Forbes is running a rough and extremely expensive air war, launching attack spots against even second-tier candidates like Lamar Alexander. Usually this wounds the attacker as much as the targets. But not Forbes–not yet. Nor has he been hurt by revealing that his childhood chores consisted of wearing a kilt to play bagpipes or that his biggest life challenge was going off to prep school. That’s because even the negative reminders of Forbes’s wealth subtly reinforce his basic message, which is that money makes the world go round. His money. Our money. The money being wasted by corrupt Washington. “There’s no distinction between values and economics–honesty, hard work, thrift, trust,” Forbes says in his standard speech. He knows “the way the world works,” to quote the title of the book by his supply-side guru, Jude Wanniski. And the tidiness of this comfortable world is contagious.

One day last week in New Hampshire, two of Forbes’s three events were in the same natural habitat, the Nashua Country Club, where he went over nicely: rep tie, red-meat lines about “driving a stake through the heart of the IRS,” an awkward (and thereby oh-so-authentic) smile frozen on his face at all times. The smile is the sacrament of his creed. Forbes knows political history, which means that he knows that, excluding 1968, the sunniest candidate has won every presidential election since Al (The Happy Warrior) Smith lost in 1928. But the optimism runs much deeper than that, to the core of the faith. Behold! The flat tax shall set you free. “Cures bunions, too,” jibes Bob Dole.

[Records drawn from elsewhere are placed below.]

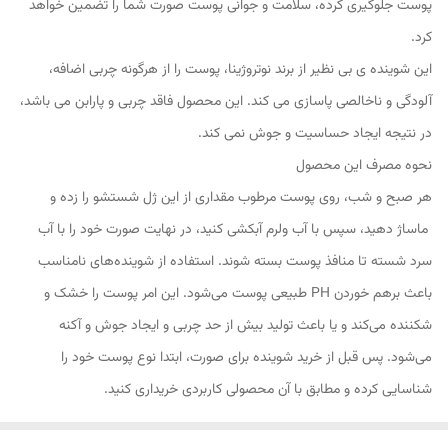
پوست جلوگیری کرده، سلامت و جوانی پوست صورت شما را تضمین خواهد
کرد.
این شوینده ی بی نظیر از برند نوتروژینا، پوست را از هرگونه چربی اضافه،
آلودگی و ناخالصی پاسازی می کند. این محصول فاقد چربی و پارابن می باشد،
در نتیجه ایجاد حساسیت و جوش نمی کند.
نحوه مصرف این محصول
هر صبح و شب، روی پوست مرطوب مقداری از این ژل شستشو را زده و
ماساژ دهید، سپس با آب ولرم آبکشی کنید، در نهایت صورت خود را با آب
سرد شسته تا منافذ پوست بسته شوند. استفاده از شوینده‌های نامناسب
باعث برهم خوردن PH طبیعی پوست می‌شود. این امر پوست را خشک و
شکننده می‌کند و یا باعث تولید بیش از حد چربی و ایجاد جوش و آکنه
می‌شود. پس قبل از خرید شوینده برای صورت، ابتدا نوع پوست خود را
شناسایی کرده و مطابق با آن محصولی کاربردی خریداری کنید.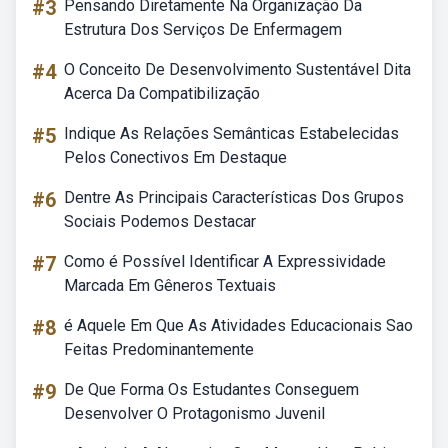
#3
Pensando Diretamente Na Organização Da
Estrutura Dos Serviços De Enfermagem
#4
O Conceito De Desenvolvimento Sustentável Dita
Acerca Da Compatibilização
#5
Indique As Relações Semânticas Estabelecidas
Pelos Conectivos Em Destaque
#6
Dentre As Principais Características Dos Grupos
Sociais Podemos Destacar
#7
Como é Possível Identificar A Expressividade
Marcada Em Gêneros Textuais
#8
é Aquele Em Que As Atividades Educacionais Sao
Feitas Predominantemente
#9
De Que Forma Os Estudantes Conseguem
Desenvolver O Protagonismo Juvenil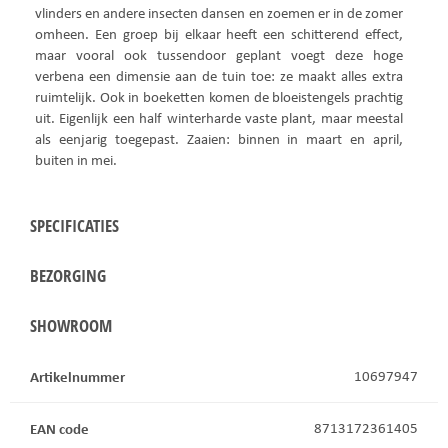
vlinders en andere insecten dansen en zoemen er in de zomer
omheen. Een groep bij elkaar heeft een schitterend effect,
maar vooral ook tussendoor geplant voegt deze hoge
verbena een dimensie aan de tuin toe: ze maakt alles extra
ruimtelijk. Ook in boeketten komen de bloeistengels prachtig
uit. Eigenlijk een half winterharde vaste plant, maar meestal
als eenjarig toegepast. Zaaien: binnen in maart en april,
buiten in mei.
SPECIFICATIES
BEZORGING
SHOWROOM
Artikelnummer
10697947
EAN code
8713172361405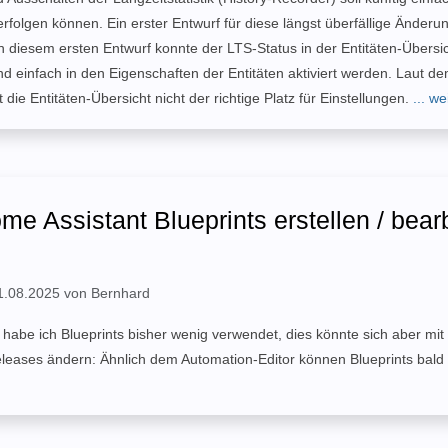
rfolgen können. Ein erster Entwurf für diese längst überfällige Änder
n diesem ersten Entwurf konnte der LTS-Status in der Entitäten-Übersi
d einfach in den Eigenschaften der Entitäten aktiviert werden. Laut d
 die Entitäten-Übersicht nicht der richtige Platz für Einstellungen.
... w
me Assistant Blueprints erstellen / bear
 21.08.2025 von Bernhard
habe ich Blueprints bisher wenig verwendet, dies könnte sich aber mit
leases ändern: Ähnlich dem Automation-Editor können Blueprints bald 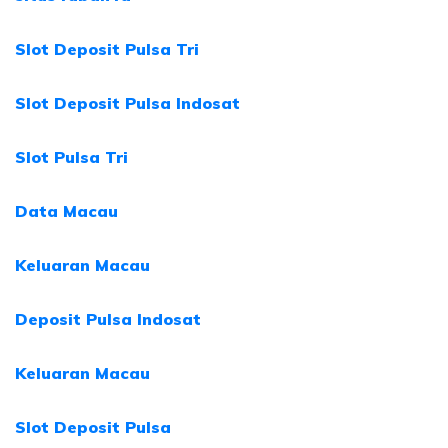
Slot Deposit Pulsa Tri
Slot Deposit Pulsa Indosat
Slot Pulsa Tri
Data Macau
Keluaran Macau
Deposit Pulsa Indosat
Keluaran Macau
Slot Deposit Pulsa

Forbes’s warm-up banquet joke, repeated day after day, unintentionally reveals all: “I got today what the economists say can’t happen: a free lunch,” Forbes joshes. This message, spread with huge amounts of cash, threatens to do more than keep scrambling the 1996 campaign. Even if he doesn’t win the nomination, Free-Lunch Forbes has already maimed–perhaps irreparably–the Republican revolution and the larger cause of fiscal sanity.

Here’s why: When Newt Gingrich was plotting his revolution, he realized that the only issue uniting all Republicans was a balanced budget. Only supply-siders–a tiny faction discredited by the threefold increase in the national debt during the 1980s – dissented from making a balanced budget the centerpiece of the Republican takeover. When their leader, Jack Kemp, decided against running, Forbes jumped in, with nearly identical economic views but a much clearer way of expressing them. He is totally out of step with Gingrich and the House freshmen (this is a guy who spent years attacking a balanced-budget amendment in his magazine) but in step, apparently, with the GOP electorate. It may be that the skeptics were right all along: voters like to talk about their grandchildren–but they vote for themselves.

As this depressing point takes hold in the campaign, Dole and the others, trying desperately to bring down Forbes, are not spending much time touting a balanced budget. “You’re not going to see him focus on legislative issues,” says Mari Maseng, Dole’s communications director. Instead, the anti-Forbes strategy is to prove to Iowa and New Hampshire voters that the Forbes flat tax will hurt the middle class. “We hope people run those Forbes numbers,” says New Hampshire Gov. Steve Merrill, who’s personally taped an anti-Forbes ad for Dole. “Because when they do, they’re going to be for Bob Dole.”

Oh yeah? The Forbes campaign is confidently mailing a simple flat-tax form to every New Hampshire and Iowa Republican with the suggestion that voters do their own math. In New Hampshire, anyway, where the three biggest GOP campaign issues have always been taxes, taxes and taxes, large numbers of voters will take the two minutes to figure it out. Under the Forbes flat tax, a family of four would get $36,000 in standard deductions, with income beyond that taxed at 17 percent. Even without the home-mortgage deduction, lots of voters will find themselves at least marginally ahead.

The catch, of course, is that this is true only at the cost of a $180 billion to $200 billion explosion in the deficit. For the sake of appearances, Forbes argues otherwise. “Don’t fall asleep; just listen to this one number,” he says. “At the end of the ’80s, federal tax receipts were $200 billion higher than at the beginning of the decade.” His entire explanation for why the deficit won’t go up is based on “this one number.” Given that taxes were raised three times during the 1980s, it is a staggeringly irrelevant figure. “Forbes is just historically wrong that tax cuts have increased revenues,” says the Cato Institute’s William Niskanen, a former member of Reagan’s Council of Economic Advisers.

Presidential campaigns are only partly about candidates; they’re also about agenda-setting, and the Republican agenda coming out of 1996 is moving toward deja voo-doo budget-busting and away from responsible thinking about the deficit. (The trend can also be seen in Gingrich’s latest unbalanced budget proposal.) Forbes’s popularity suggests this is good politics for the GOP, but it isn’t. Beyond conservative taxophobes, where the larger country lives, tax simplification may catch on. But if the GOP abandons a balanced budget, Ross Perot or some imitator will step in, siphoning support. Then the Democrats will make quick work of a revolution that lost its moral strength in the snows of Iowa and New Hampshire.